For the Rage decks I liked my matchup quite a bit. Mathnut had talked most people in the queues into playing 3 Arbiters for the mirror matchup but I am very much against that idea. I think Arbiter is a very weak card in the Rage mirror and I trusted the WCQ players again to recognise that. In the end there were still a few Arbiters running around but far from the 3-of standard the queues had shown.

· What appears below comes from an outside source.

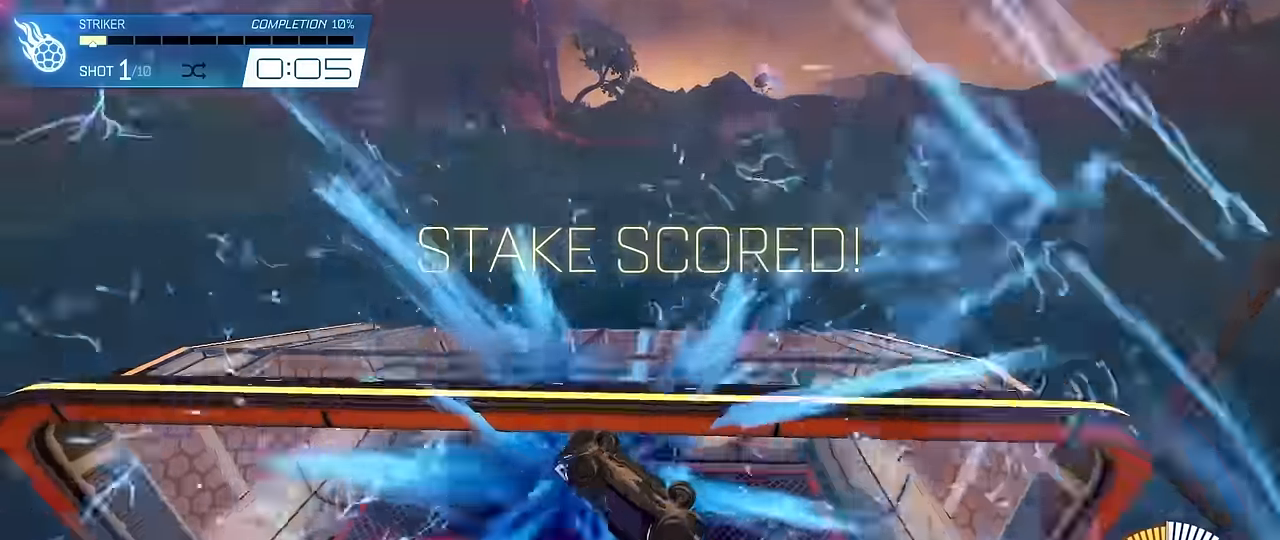
{"keys": [], "mouse": [], "mouse_move": "still", "events": [[100, "s", "up"], [150, "shift", "down"], [250, "w", "down"], [333, "shift", "up"], [333, "w", "up"], [383, "a", "up"]]}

This left me Iztek, which had been falling out of favour, and once again presents the sort of inconsistency pro players are disinclined to play, even in the face of strong winrates and Robots which was an unknown quantity and worrying me a little. I had met Hectares and Turkis on Broodqueen in the queues the day before and was hoping the Ghox's Socks guys were all on it, giving me a large edge on some of the best players, Broodqueen turned out to be more popular than I thought but sadly Nalanthi prevented me from capitalising on that.

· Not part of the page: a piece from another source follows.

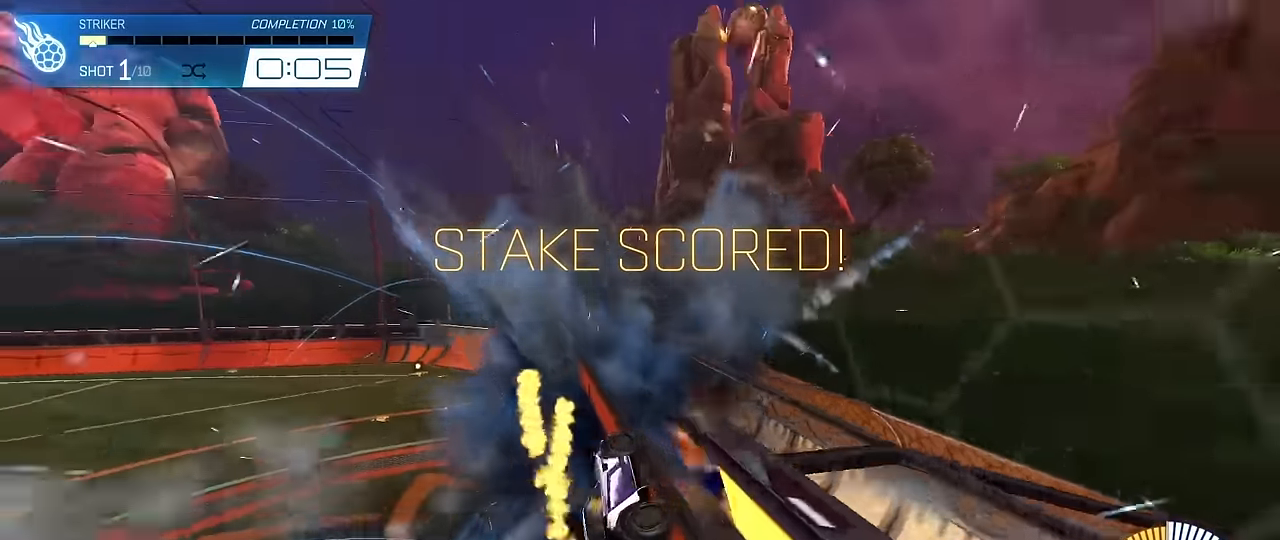
{"keys": ["d", "shift"], "mouse": ["left"], "mouse_move": "still", "events": [[33, "s", "down"], [133, "mouse_right", "up"], [233, "s", "up"]]}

Moving forward I can't really recommend Stasis Warden for the queues. There are too many of its bad matchups around, although this could change. There's also not much room to adapt the list from what I can see, Aetherforge Oracle can replace Perilous Insight but you don't really want to play either if you can help it, they are just a bit of safety against miss hands and having a levelled up Oracle in your deck doesn't really do anything for you, at least Insight can end Static Shock chains. Perhaps the Ghox can be cut if another creature can fill his offensive role, removing the Gnomes for more reliable cards would ease a lot of problems. I considered Iztek instead of Ghox but that seems like madness.

One final note. This deck is evil. I like to think I can play at a reasonable speed but that is through a lot of practise and a willingness to forfeit incidental damage like Shocks to the face or Warden triggers after battling in the interest of keeping the game moving rather than pointless math. Expect your opponents to time out rather than concede in an attempt to grief you and be aware you are probably breaking up families and causing fights between loved ones on the opposite end of the computer screen.


  1. What do you think about the idea of popping in a Sulgrim for added survivability of your key components? If you can Battlebrand, Oracle, or Insight it, the level 2 could be decisive in some scenarios.

  2. 15hp (Invoker 2) does sound difficult too kill and 17hp (Ghox 2) is appealing but you need those to line up. If you draw the Gauntlets first they're blank and if you protect your guys until you draw the Gauntlets then you didn't need them anyway. Remember also that the numbers on Rage/Explosives/Wegu/Sentinel are so high that 5 armour is unlikely to make the difference.

  3. I am short a Ghox and Gnome unfortunately. I cut Perilous insight and added 3 Killion. I just play random queue though, not tournament and it is doing quite well.